EX1 Use the svm() algorithm of the e1071 package to carry out the support vector machine for the PlantGrowth data set. Then, discuss the number of support vectors.

library(e1071)
## Warning: package 'e1071' was built under R version 4.2.2
svm_model <- svm(formula = group ~ ., data = PlantGrowth)

num <- nrow(svm_model$SV)
num
## [1] 29

There are 29 support vectors indicating that almost every data point must be used for creating the boundary. Signifying that maybe the data is difficult to separate and may be overfit.

Ex2 Do a similar SVM analysis as that in the previous question using the iris data set. Discuss the number of support vectors/samples.

svm_model <- svm(Species ~ ., data = iris)

num_support_vectors <- nrow(svm_model$SV)
num_support_vectors
## [1] 51

There are considerable less support vectors compared to PlantGrowth. Considering that there are only three species, the algorithm can correctly classify the data considering there are a third of the number of support vectors to rows.

Ex3 Use the iris data set to select 80% of the samples for training svm(), then use the rest 20% for validation. DIscuss your results.

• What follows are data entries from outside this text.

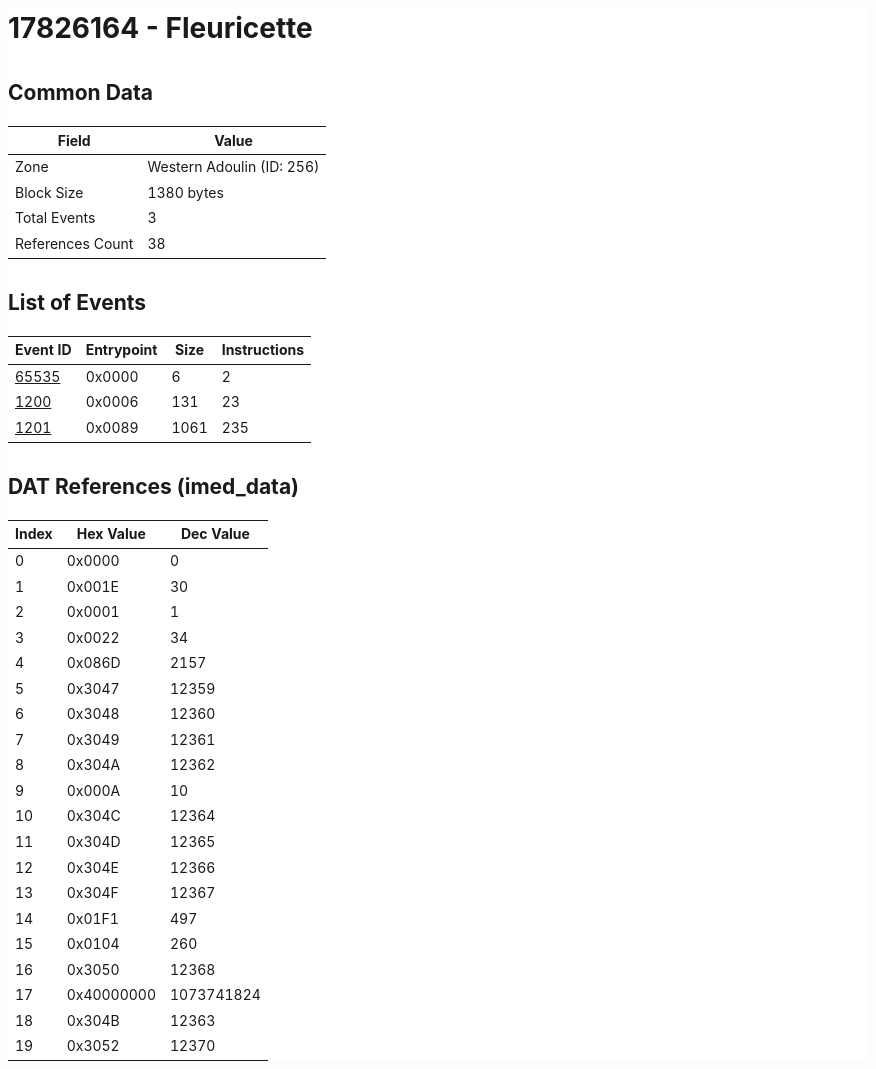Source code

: # 17826164 - Fleuricette

## Common Data

| Field            | Value                     |
|------------------|---------------------------|
| Zone             | Western Adoulin (ID: 256) |
| Block Size       | 1380 bytes                |
| Total Events     | 3                         |
| References Count | 38                        |

## List of Events

| Event ID              | Entrypoint   |   Size |   Instructions |
|-----------------------|--------------|--------|----------------|
| [65535](#event-65535) | 0x0000       |      6 |              2 |
| [1200](#event-1200)   | 0x0006       |    131 |             23 |
| [1201](#event-1201)   | 0x0089       |   1061 |            235 |

## DAT References (imed_data)

|   Index | Hex Value   |   Dec Value |
|---------|-------------|-------------|
|       0 | 0x0000      |           0 |
|       1 | 0x001E      |          30 |
|       2 | 0x0001      |           1 |
|       3 | 0x0022      |          34 |
|       4 | 0x086D      |        2157 |
|       5 | 0x3047      |       12359 |
|       6 | 0x3048      |       12360 |
|       7 | 0x3049      |       12361 |
|       8 | 0x304A      |       12362 |
|       9 | 0x000A      |          10 |
|      10 | 0x304C      |       12364 |
|      11 | 0x304D      |       12365 |
|      12 | 0x304E      |       12366 |
|      13 | 0x304F      |       12367 |
|      14 | 0x01F1      |         497 |
|      15 | 0x0104      |         260 |
|      16 | 0x3050      |       12368 |
|      17 | 0x40000000  |  1073741824 |
|      18 | 0x304B      |       12363 |
|      19 | 0x3052      |       12370 |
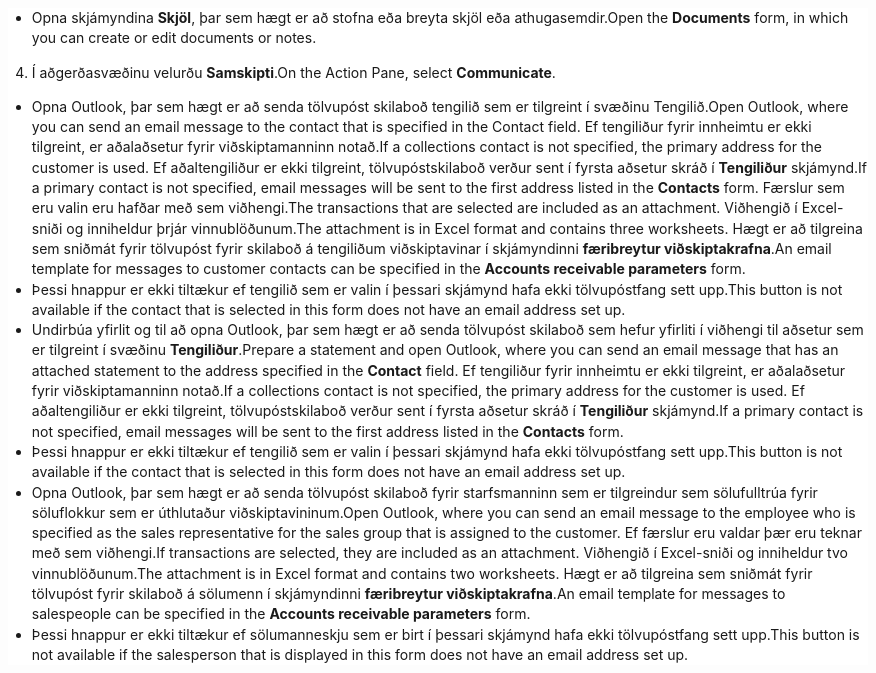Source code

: - <span data-ttu-id="cf7d1-217">Opna skjámyndina **Skjöl**, þar sem hægt er að stofna eða breyta skjöl eða athugasemdir.</span><span class="sxs-lookup"><span data-stu-id="cf7d1-217">Open the **Documents** form, in which you can create or edit documents or notes.</span></span>  
4. <span data-ttu-id="cf7d1-218">Í aðgerðasvæðinu velurðu **Samskipti**.</span><span class="sxs-lookup"><span data-stu-id="cf7d1-218">On the Action Pane, select **Communicate**.</span></span>  
- <span data-ttu-id="cf7d1-219">Opna Outlook, þar sem hægt er að senda tölvupóst skilaboð tengilið sem er tilgreint í svæðinu Tengilið.</span><span class="sxs-lookup"><span data-stu-id="cf7d1-219">Open Outlook, where you can send an email message to the contact that is specified in the Contact field.</span></span> <span data-ttu-id="cf7d1-220">Ef tengiliður fyrir innheimtu er ekki tilgreint, er aðalaðsetur fyrir viðskiptamanninn notað.</span><span class="sxs-lookup"><span data-stu-id="cf7d1-220">If a collections contact is not specified, the primary address for the customer is used.</span></span> <span data-ttu-id="cf7d1-221">Ef aðaltengiliður er ekki tilgreint, tölvupóstskilaboð verður sent í fyrsta aðsetur skráð í **Tengiliður** skjámynd.</span><span class="sxs-lookup"><span data-stu-id="cf7d1-221">If a primary contact is not specified, email messages will be sent to the first address listed in the **Contacts** form.</span></span> <span data-ttu-id="cf7d1-222">Færslur sem eru valin eru hafðar með sem viðhengi.</span><span class="sxs-lookup"><span data-stu-id="cf7d1-222">The transactions that are selected are included as an attachment.</span></span> <span data-ttu-id="cf7d1-223">Viðhengið í Excel-sniði og inniheldur þrjár vinnublöðunum.</span><span class="sxs-lookup"><span data-stu-id="cf7d1-223">The attachment is in Excel format and contains three worksheets.</span></span> <span data-ttu-id="cf7d1-224">Hægt er að tilgreina sem sniðmát fyrir tölvupóst fyrir skilaboð á tengiliðum viðskiptavinar í skjámyndinni **færibreytur viðskiptakrafna**.</span><span class="sxs-lookup"><span data-stu-id="cf7d1-224">An email template for messages to customer contacts can be specified in the **Accounts receivable parameters** form.</span></span>  
- <span data-ttu-id="cf7d1-225">Þessi hnappur er ekki tiltækur ef tengilið sem er valin í þessari skjámynd hafa ekki tölvupóstfang sett upp.</span><span class="sxs-lookup"><span data-stu-id="cf7d1-225">This button is not available if the contact that is selected in this form does not have an email address set up.</span></span>  
- <span data-ttu-id="cf7d1-226">Undirbúa yfirlit og til að opna Outlook, þar sem hægt er að senda tölvupóst skilaboð sem hefur yfirliti í viðhengi til aðsetur sem er tilgreint í svæðinu **Tengiliður**.</span><span class="sxs-lookup"><span data-stu-id="cf7d1-226">Prepare a statement and open Outlook, where you can send an email message that has an attached statement to the address specified in the **Contact** field.</span></span> <span data-ttu-id="cf7d1-227">Ef tengiliður fyrir innheimtu er ekki tilgreint, er aðalaðsetur fyrir viðskiptamanninn notað.</span><span class="sxs-lookup"><span data-stu-id="cf7d1-227">If a collections contact is not specified, the primary address for the customer is used.</span></span> <span data-ttu-id="cf7d1-228">Ef aðaltengiliður er ekki tilgreint, tölvupóstskilaboð verður sent í fyrsta aðsetur skráð í **Tengiliður** skjámynd.</span><span class="sxs-lookup"><span data-stu-id="cf7d1-228">If a primary contact is not specified, email messages will be sent to the first address listed in the **Contacts** form.</span></span>  
- <span data-ttu-id="cf7d1-229">Þessi hnappur er ekki tiltækur ef tengilið sem er valin í þessari skjámynd hafa ekki tölvupóstfang sett upp.</span><span class="sxs-lookup"><span data-stu-id="cf7d1-229">This button is not available if the contact that is selected in this form does not have an email address set up.</span></span>  
- <span data-ttu-id="cf7d1-230">Opna Outlook, þar sem hægt er að senda tölvupóst skilaboð fyrir starfsmanninn sem er tilgreindur sem sölufulltrúa fyrir söluflokkur sem er úthlutaður viðskiptavininum.</span><span class="sxs-lookup"><span data-stu-id="cf7d1-230">Open Outlook, where you can send an email message to the employee who is specified as the sales representative for the sales group that is assigned to the customer.</span></span> <span data-ttu-id="cf7d1-231">Ef færslur eru valdar þær eru teknar með sem viðhengi.</span><span class="sxs-lookup"><span data-stu-id="cf7d1-231">If transactions are selected, they are included as an attachment.</span></span> <span data-ttu-id="cf7d1-232">Viðhengið í Excel-sniði og inniheldur tvo vinnublöðunum.</span><span class="sxs-lookup"><span data-stu-id="cf7d1-232">The attachment is in Excel format and contains two worksheets.</span></span> <span data-ttu-id="cf7d1-233">Hægt er að tilgreina sem sniðmát fyrir tölvupóst fyrir skilaboð á sölumenn í skjámyndinni **færibreytur viðskiptakrafna**.</span><span class="sxs-lookup"><span data-stu-id="cf7d1-233">An email template for messages to salespeople can be specified in the **Accounts receivable parameters** form.</span></span>  
- <span data-ttu-id="cf7d1-234">Þessi hnappur er ekki tiltækur ef sölumanneskju sem er birt í þessari skjámynd hafa ekki tölvupóstfang sett upp.</span><span class="sxs-lookup"><span data-stu-id="cf7d1-234">This button is not available if the salesperson that is displayed in this form does not have an email address set up.</span></span>  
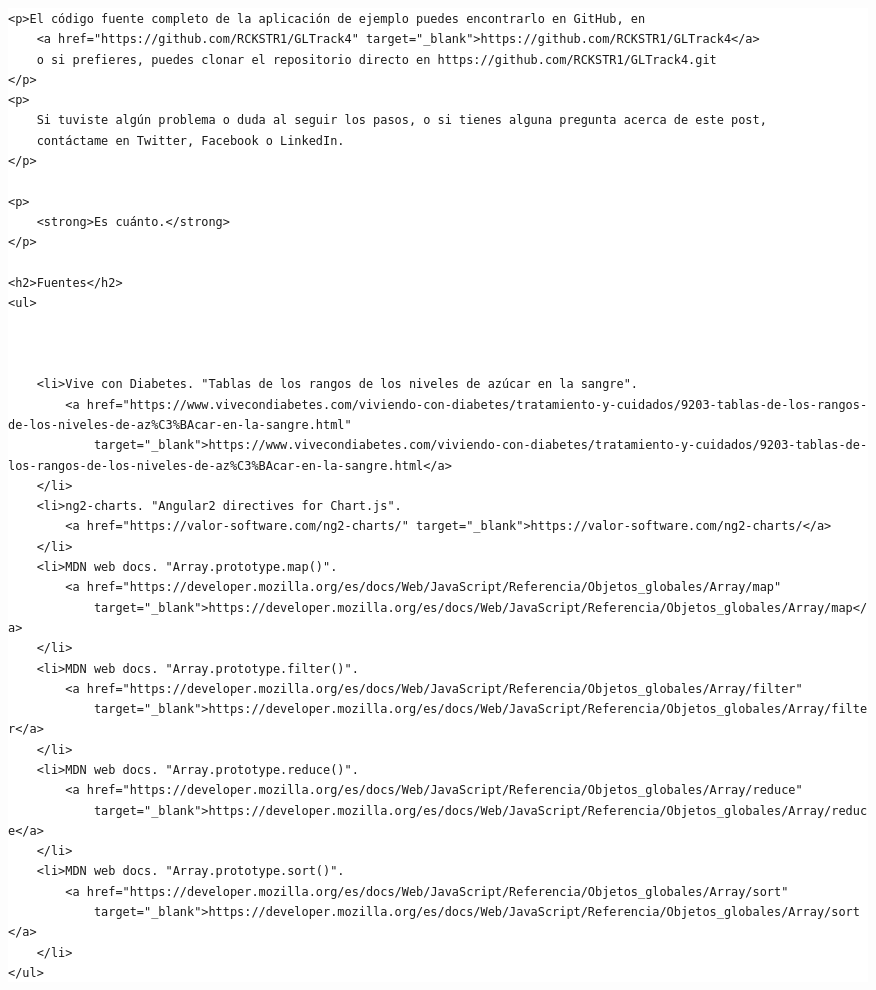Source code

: 

    <p>El código fuente completo de la aplicación de ejemplo puedes encontrarlo en GitHub, en
        <a href="https://github.com/RCKSTR1/GLTrack4" target="_blank">https://github.com/RCKSTR1/GLTrack4</a>
        o si prefieres, puedes clonar el repositorio directo en https://github.com/RCKSTR1/GLTrack4.git
    </p>
    <p>
        Si tuviste algún problema o duda al seguir los pasos, o si tienes alguna pregunta acerca de este post,
        contáctame en Twitter, Facebook o LinkedIn.
    </p>

    <p>
        <strong>Es cuánto.</strong>
    </p>

    <h2>Fuentes</h2>
    <ul>



        <li>Vive con Diabetes. "Tablas de los rangos de los niveles de azúcar en la sangre".
            <a href="https://www.vivecondiabetes.com/viviendo-con-diabetes/tratamiento-y-cuidados/9203-tablas-de-los-rangos-de-los-niveles-de-az%C3%BAcar-en-la-sangre.html"
                target="_blank">https://www.vivecondiabetes.com/viviendo-con-diabetes/tratamiento-y-cuidados/9203-tablas-de-los-rangos-de-los-niveles-de-az%C3%BAcar-en-la-sangre.html</a>
        </li>
        <li>ng2-charts. "Angular2 directives for Chart.js".
            <a href="https://valor-software.com/ng2-charts/" target="_blank">https://valor-software.com/ng2-charts/</a>
        </li>
        <li>MDN web docs. "Array.prototype.map()".
            <a href="https://developer.mozilla.org/es/docs/Web/JavaScript/Referencia/Objetos_globales/Array/map"
                target="_blank">https://developer.mozilla.org/es/docs/Web/JavaScript/Referencia/Objetos_globales/Array/map</a>
        </li>
        <li>MDN web docs. "Array.prototype.filter()".
            <a href="https://developer.mozilla.org/es/docs/Web/JavaScript/Referencia/Objetos_globales/Array/filter"
                target="_blank">https://developer.mozilla.org/es/docs/Web/JavaScript/Referencia/Objetos_globales/Array/filter</a>
        </li>
        <li>MDN web docs. "Array.prototype.reduce()".
            <a href="https://developer.mozilla.org/es/docs/Web/JavaScript/Referencia/Objetos_globales/Array/reduce"
                target="_blank">https://developer.mozilla.org/es/docs/Web/JavaScript/Referencia/Objetos_globales/Array/reduce</a>
        </li>
        <li>MDN web docs. "Array.prototype.sort()".
            <a href="https://developer.mozilla.org/es/docs/Web/JavaScript/Referencia/Objetos_globales/Array/sort"
                target="_blank">https://developer.mozilla.org/es/docs/Web/JavaScript/Referencia/Objetos_globales/Array/sort</a>
        </li>
    </ul>

</div>
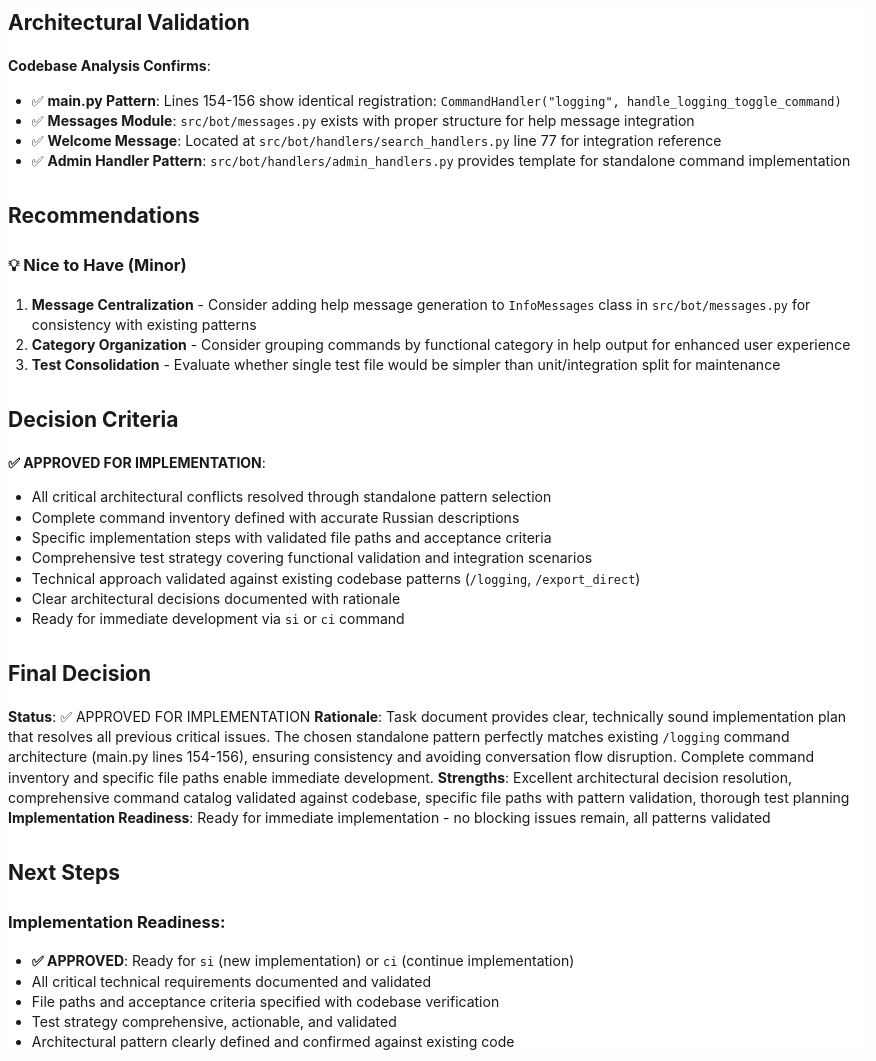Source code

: ## Architectural Validation

**Codebase Analysis Confirms**:
- ✅ **main.py Pattern**: Lines 154-156 show identical registration: `CommandHandler("logging", handle_logging_toggle_command)`
- ✅ **Messages Module**: `src/bot/messages.py` exists with proper structure for help message integration
- ✅ **Welcome Message**: Located at `src/bot/handlers/search_handlers.py` line 77 for integration reference
- ✅ **Admin Handler Pattern**: `src/bot/handlers/admin_handlers.py` provides template for standalone command implementation

## Recommendations

### 💡 Nice to Have (Minor)
1. **Message Centralization** - Consider adding help message generation to `InfoMessages` class in `src/bot/messages.py` for consistency with existing patterns
2. **Category Organization** - Consider grouping commands by functional category in help output for enhanced user experience
3. **Test Consolidation** - Evaluate whether single test file would be simpler than unit/integration split for maintenance

## Decision Criteria

**✅ APPROVED FOR IMPLEMENTATION**:
- All critical architectural conflicts resolved through standalone pattern selection
- Complete command inventory defined with accurate Russian descriptions
- Specific implementation steps with validated file paths and acceptance criteria
- Comprehensive test strategy covering functional validation and integration scenarios
- Technical approach validated against existing codebase patterns (`/logging`, `/export_direct`)
- Clear architectural decisions documented with rationale
- Ready for immediate development via `si` or `ci` command

## Final Decision
**Status**: ✅ APPROVED FOR IMPLEMENTATION
**Rationale**: Task document provides clear, technically sound implementation plan that resolves all previous critical issues. The chosen standalone pattern perfectly matches existing `/logging` command architecture (main.py lines 154-156), ensuring consistency and avoiding conversation flow disruption. Complete command inventory and specific file paths enable immediate development.
**Strengths**: Excellent architectural decision resolution, comprehensive command catalog validated against codebase, specific file paths with pattern validation, thorough test planning
**Implementation Readiness**: Ready for immediate implementation - no blocking issues remain, all patterns validated

## Next Steps

### Implementation Readiness:
- **✅ APPROVED**: Ready for `si` (new implementation) or `ci` (continue implementation)
- All critical technical requirements documented and validated
- File paths and acceptance criteria specified with codebase verification
- Test strategy comprehensive, actionable, and validated
- Architectural pattern clearly defined and confirmed against existing code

train_indices <- sample(1:nrow(iris), 0.8 * nrow(iris))
iris_train <- iris[train_indices, ]
iris_test <- iris[-train_indices, ]

svm_model <- svm(Species ~ ., data = iris_train)

svm_predictions <- predict(svm_model, newdata = iris_test)

svm_accuracy <- sum(svm_predictions == iris_test$Species) / nrow(iris_test)
svm_accuracy
## [1] 0.9666667

It seems that the algorithm has worked and it was able to classify the dataset properly with a 96% accuracy.